You instantly notice the eager manner in which the 630i gets off the mark and picks up pace. Now although it packs enough performance to keep the driver entertained, the 6 GT’s power delivery isn’t aggressive, which fits in with the intended nature of the GT. But, you somehow forget all that when you hold down both the brake and accelerator pedal in Sport mode, and glare into the instrumentation that reads out ‘Launch Control Activated’!
There’s absolutely no drama when the 6 GT launches off the line (hardly any wheel-spin) while the eight-speed transmission shunts torque down to the rear wheels. The 100kmph mark comes up in 6.69 seconds, and even overtaking is a breeze since the 40-100kmph and 20-80kmph runs in kick-down take just 5.15 and 4.15 seconds. What’s also nice about this motor is that it lets out a strong throaty roar at the higher spectrum at about 6300 revs. Plus, the transmission also sportily downshifts to the red-line.

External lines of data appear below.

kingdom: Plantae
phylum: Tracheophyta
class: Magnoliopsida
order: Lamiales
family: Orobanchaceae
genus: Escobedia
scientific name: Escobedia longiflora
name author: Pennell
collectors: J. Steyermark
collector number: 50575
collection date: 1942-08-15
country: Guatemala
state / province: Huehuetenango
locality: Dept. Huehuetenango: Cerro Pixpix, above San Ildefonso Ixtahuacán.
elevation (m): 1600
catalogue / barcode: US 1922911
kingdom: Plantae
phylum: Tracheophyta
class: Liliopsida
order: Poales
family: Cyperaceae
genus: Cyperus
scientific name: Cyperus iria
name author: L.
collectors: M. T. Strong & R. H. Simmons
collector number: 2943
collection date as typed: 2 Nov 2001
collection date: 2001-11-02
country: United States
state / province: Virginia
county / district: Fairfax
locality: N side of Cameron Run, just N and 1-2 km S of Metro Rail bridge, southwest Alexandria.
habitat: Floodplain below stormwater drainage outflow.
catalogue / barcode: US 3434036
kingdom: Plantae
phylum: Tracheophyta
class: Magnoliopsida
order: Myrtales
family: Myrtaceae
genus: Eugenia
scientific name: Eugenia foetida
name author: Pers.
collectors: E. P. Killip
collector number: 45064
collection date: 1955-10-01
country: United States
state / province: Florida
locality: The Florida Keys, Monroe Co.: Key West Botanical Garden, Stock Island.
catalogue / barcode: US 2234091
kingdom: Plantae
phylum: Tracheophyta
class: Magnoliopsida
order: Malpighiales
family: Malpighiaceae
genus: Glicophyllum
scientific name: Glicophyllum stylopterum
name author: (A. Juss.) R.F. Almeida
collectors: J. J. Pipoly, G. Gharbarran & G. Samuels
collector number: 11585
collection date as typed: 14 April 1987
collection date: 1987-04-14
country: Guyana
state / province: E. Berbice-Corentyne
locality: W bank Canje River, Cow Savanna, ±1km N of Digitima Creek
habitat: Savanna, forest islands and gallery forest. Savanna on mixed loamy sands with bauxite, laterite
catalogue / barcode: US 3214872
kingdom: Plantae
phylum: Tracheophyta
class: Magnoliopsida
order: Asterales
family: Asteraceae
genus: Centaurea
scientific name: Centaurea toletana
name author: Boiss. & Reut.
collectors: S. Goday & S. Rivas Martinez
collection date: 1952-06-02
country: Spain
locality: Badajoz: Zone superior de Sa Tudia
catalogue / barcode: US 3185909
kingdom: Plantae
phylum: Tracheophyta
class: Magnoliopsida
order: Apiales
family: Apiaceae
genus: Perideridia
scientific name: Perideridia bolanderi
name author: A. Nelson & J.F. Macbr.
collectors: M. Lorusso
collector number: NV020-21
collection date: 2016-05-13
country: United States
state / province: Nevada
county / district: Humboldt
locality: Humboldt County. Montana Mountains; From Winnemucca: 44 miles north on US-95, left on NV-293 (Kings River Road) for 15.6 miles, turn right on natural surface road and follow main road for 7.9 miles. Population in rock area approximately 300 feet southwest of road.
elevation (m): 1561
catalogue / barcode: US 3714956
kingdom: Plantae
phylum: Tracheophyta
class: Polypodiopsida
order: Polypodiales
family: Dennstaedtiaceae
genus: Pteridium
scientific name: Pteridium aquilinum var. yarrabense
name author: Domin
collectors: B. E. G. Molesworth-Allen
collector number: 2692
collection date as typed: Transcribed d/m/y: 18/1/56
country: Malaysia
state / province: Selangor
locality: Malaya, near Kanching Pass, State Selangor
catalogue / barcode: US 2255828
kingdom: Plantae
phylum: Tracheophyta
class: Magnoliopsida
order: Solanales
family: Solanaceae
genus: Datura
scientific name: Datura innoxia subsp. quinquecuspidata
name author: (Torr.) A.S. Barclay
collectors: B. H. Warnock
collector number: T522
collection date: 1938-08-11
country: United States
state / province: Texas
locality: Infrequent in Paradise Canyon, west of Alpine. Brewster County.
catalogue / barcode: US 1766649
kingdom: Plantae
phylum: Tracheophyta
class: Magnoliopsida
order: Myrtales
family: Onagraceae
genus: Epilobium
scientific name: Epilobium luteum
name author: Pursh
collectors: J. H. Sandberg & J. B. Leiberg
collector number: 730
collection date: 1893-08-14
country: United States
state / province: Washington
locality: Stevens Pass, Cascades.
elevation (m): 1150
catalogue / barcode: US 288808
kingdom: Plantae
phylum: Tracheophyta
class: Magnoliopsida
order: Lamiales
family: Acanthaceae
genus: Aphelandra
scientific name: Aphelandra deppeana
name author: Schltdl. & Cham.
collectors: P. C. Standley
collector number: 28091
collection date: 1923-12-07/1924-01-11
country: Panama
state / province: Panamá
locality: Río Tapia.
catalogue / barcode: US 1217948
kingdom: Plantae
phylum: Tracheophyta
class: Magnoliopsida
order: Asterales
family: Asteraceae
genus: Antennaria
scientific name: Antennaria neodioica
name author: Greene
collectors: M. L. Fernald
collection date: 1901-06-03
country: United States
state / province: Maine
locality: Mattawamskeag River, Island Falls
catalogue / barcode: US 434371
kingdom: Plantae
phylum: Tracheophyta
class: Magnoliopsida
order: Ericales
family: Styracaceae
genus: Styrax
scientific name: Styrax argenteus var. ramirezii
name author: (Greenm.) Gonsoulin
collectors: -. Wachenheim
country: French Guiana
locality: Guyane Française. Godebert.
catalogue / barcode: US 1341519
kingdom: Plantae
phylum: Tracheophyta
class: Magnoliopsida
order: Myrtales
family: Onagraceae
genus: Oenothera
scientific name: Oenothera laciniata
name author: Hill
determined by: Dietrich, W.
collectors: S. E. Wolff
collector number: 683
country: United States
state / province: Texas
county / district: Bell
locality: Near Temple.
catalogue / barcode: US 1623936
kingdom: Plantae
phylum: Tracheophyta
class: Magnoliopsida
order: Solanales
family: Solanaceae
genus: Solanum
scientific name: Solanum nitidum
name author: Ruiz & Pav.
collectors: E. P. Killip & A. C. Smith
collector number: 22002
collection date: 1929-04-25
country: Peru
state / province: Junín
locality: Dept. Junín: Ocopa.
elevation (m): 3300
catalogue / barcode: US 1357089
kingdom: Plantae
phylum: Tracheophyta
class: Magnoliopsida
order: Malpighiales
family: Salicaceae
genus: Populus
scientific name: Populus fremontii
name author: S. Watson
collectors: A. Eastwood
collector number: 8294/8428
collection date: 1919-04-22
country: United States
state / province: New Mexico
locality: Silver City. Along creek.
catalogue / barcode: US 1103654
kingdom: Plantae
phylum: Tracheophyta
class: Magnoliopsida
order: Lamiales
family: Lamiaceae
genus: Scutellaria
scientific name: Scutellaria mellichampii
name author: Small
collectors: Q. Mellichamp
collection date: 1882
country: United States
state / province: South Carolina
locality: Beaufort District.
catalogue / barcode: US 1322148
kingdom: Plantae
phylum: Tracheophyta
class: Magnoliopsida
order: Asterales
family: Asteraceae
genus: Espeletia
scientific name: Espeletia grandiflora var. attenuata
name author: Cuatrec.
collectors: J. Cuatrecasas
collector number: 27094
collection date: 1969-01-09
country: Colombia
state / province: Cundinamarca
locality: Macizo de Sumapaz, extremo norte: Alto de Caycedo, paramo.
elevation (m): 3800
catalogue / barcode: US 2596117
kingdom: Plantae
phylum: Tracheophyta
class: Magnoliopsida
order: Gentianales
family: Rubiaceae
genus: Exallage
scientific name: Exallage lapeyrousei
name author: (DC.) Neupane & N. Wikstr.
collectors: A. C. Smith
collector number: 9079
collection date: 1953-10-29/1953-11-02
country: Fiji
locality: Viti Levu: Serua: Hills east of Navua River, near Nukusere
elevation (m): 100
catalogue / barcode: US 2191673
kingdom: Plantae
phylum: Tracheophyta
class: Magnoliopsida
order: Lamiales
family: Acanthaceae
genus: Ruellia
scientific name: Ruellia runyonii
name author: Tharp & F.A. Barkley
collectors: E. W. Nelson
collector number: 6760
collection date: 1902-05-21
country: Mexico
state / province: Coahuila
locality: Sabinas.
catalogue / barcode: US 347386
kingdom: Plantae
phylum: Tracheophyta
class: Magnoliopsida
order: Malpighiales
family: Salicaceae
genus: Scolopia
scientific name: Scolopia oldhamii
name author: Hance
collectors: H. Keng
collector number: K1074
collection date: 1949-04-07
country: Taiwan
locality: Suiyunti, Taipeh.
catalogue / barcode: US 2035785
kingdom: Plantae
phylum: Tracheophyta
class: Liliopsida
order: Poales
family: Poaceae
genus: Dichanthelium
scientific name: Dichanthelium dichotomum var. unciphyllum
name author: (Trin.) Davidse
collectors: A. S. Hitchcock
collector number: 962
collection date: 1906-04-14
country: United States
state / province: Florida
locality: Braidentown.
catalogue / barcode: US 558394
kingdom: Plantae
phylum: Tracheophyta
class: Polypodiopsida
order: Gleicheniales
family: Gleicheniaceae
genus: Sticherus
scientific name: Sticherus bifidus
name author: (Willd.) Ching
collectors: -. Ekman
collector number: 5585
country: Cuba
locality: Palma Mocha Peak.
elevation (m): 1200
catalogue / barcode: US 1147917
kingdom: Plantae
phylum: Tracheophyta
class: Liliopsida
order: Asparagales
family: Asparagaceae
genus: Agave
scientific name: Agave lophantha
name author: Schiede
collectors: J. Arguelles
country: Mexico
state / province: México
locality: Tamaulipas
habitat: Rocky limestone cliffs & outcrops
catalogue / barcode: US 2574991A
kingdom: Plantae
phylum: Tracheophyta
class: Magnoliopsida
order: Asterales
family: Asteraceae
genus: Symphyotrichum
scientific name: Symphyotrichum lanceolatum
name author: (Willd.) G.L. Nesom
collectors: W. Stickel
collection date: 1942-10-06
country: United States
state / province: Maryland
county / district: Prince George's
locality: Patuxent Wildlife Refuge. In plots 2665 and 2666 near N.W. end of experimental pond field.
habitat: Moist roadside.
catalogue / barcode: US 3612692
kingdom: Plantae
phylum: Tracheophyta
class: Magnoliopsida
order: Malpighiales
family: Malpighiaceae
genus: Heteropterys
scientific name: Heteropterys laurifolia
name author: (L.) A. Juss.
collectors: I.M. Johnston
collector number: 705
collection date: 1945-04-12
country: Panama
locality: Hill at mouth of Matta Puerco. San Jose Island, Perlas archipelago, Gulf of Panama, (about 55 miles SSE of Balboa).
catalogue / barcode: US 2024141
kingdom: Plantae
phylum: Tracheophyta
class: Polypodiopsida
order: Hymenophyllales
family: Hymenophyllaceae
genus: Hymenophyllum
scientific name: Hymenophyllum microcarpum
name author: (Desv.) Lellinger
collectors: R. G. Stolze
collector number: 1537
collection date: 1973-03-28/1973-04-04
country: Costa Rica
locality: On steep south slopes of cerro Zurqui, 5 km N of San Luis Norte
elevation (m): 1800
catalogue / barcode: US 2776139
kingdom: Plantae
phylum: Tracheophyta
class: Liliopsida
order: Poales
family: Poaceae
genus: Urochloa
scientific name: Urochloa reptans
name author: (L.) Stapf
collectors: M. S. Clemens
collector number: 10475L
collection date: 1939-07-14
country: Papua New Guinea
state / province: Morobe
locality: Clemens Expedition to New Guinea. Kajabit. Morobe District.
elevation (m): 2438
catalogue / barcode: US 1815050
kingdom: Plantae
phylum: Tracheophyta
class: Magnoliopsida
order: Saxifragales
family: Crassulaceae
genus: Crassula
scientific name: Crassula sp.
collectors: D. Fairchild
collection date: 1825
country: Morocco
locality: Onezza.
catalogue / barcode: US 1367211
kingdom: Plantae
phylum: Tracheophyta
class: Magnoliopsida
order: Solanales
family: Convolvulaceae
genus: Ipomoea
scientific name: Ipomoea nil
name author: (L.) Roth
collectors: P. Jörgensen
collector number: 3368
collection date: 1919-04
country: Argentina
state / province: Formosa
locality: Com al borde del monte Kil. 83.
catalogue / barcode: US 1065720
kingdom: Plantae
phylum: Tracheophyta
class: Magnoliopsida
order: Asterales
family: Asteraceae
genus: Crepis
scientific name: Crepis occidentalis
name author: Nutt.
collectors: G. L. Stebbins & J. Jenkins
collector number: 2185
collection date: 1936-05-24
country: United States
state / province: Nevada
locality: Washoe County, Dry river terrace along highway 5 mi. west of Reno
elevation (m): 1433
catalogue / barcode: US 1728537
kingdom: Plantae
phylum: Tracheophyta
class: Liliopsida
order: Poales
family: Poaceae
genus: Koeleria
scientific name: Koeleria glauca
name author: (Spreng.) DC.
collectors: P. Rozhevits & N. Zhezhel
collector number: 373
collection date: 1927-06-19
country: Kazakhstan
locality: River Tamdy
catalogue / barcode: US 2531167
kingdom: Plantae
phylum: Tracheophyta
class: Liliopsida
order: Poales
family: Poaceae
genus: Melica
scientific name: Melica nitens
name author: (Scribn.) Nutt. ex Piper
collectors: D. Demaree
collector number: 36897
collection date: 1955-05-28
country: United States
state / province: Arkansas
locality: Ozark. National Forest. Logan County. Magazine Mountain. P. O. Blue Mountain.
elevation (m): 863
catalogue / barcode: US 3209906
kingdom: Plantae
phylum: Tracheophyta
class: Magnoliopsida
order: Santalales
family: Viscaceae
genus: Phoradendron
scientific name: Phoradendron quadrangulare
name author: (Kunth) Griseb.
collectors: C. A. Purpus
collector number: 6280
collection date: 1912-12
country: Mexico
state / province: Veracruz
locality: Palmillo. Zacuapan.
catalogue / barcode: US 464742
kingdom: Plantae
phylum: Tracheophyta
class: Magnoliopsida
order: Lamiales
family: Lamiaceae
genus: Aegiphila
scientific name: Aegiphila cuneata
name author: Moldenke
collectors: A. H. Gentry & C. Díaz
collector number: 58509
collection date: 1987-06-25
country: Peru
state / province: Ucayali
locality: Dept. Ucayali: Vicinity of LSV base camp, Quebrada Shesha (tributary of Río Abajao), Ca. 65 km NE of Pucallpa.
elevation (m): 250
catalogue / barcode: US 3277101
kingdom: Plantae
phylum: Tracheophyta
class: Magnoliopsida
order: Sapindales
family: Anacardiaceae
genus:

Having said this, there are pre-set driving modes to suit variable driver requirements in terms of damping, engine and gearbox response, and steering feedback. These include Sport, Comfort, Comfort+, Eco Pro and Adaptive. We noticed that ‘Eco Pro’ offers the best fuel efficiency since its responses are mild. Comfort mode is more responsive than Eco Pro as it holds lower gears longer before upshifting.
In ‘Sport’, however, the transmission holds lower gears for instant thrust which makes it ideal if all you’re looking at is maximum performance. Plus, it is also customisable where the engine, transmission, damping and steering characteristics can be toggled between Sport and Comfort. Adaptive mode, on the other hand, learns from your driving style and automatically sets the parameters.
With the 630i riding on air springs, it’s a given that the ride quality was going to be plush. That said, in Sport mode the suspension gets firmer and the sharp bumps can be felt within the cabin at slow speeds. But Eco Pro and Comfort modes just flatten out most road imperfections at slower speeds with hardly anything transmitted into the cabin. Pick up the pace and all modes help in superior damping. But there’s no running away from the characteristic air-suspension up-and-down motion at higher speeds which is more pronounced in Eco Pro and Comfort modes.
Steering the BMW 630i seems effortless despite its size thanks to the accurate feedback. While it feels considerably light in Eco-Pro and Comfort mode, ‘Sport’ appears to be heavier along with quicker responses too. We admit that the confidence inspired through its steering, coupled to the rigid frame lends the 630i good stability especially at highway speeds. Of course, there is some roll around tight corners since it is a huge car, but it never really gets unnerving.
Should I buy one?
All in all, BMW’s 630i GT costs Rs 72.54 lakhs and seems a direct competitor to Mercedes-Benz’ E 200 (due to its extravagant rear cabin space) which retails for Rs 68.8 lakhs (both prices on-road Mumbai). Frankly speaking, other than the looks, there’s very little that one may dislike about the 630i GT. It boasts of a spacious and comfortable cabin that oozes quality and a premium feel. Then there’s the adequate boot space for that road trip you’d planned, a cozy ride quality and just about the right amount of grunt from its engine.
For those who love to drive, even its handling is more than adequate to bring a smile to your face. Practically speaking, we believe the 630i GT interestingly ticks all the boxes and is quite the GT car.
Where does it fit in?
Pull the Merc E 200 out of the equation and the 6 Series GT can compete price-wise with cars like the Audi A5 (fastback coupe). There’s also the option of buying the regulars such as the Audi A6, Volvo’s S90, and the Lexus ES.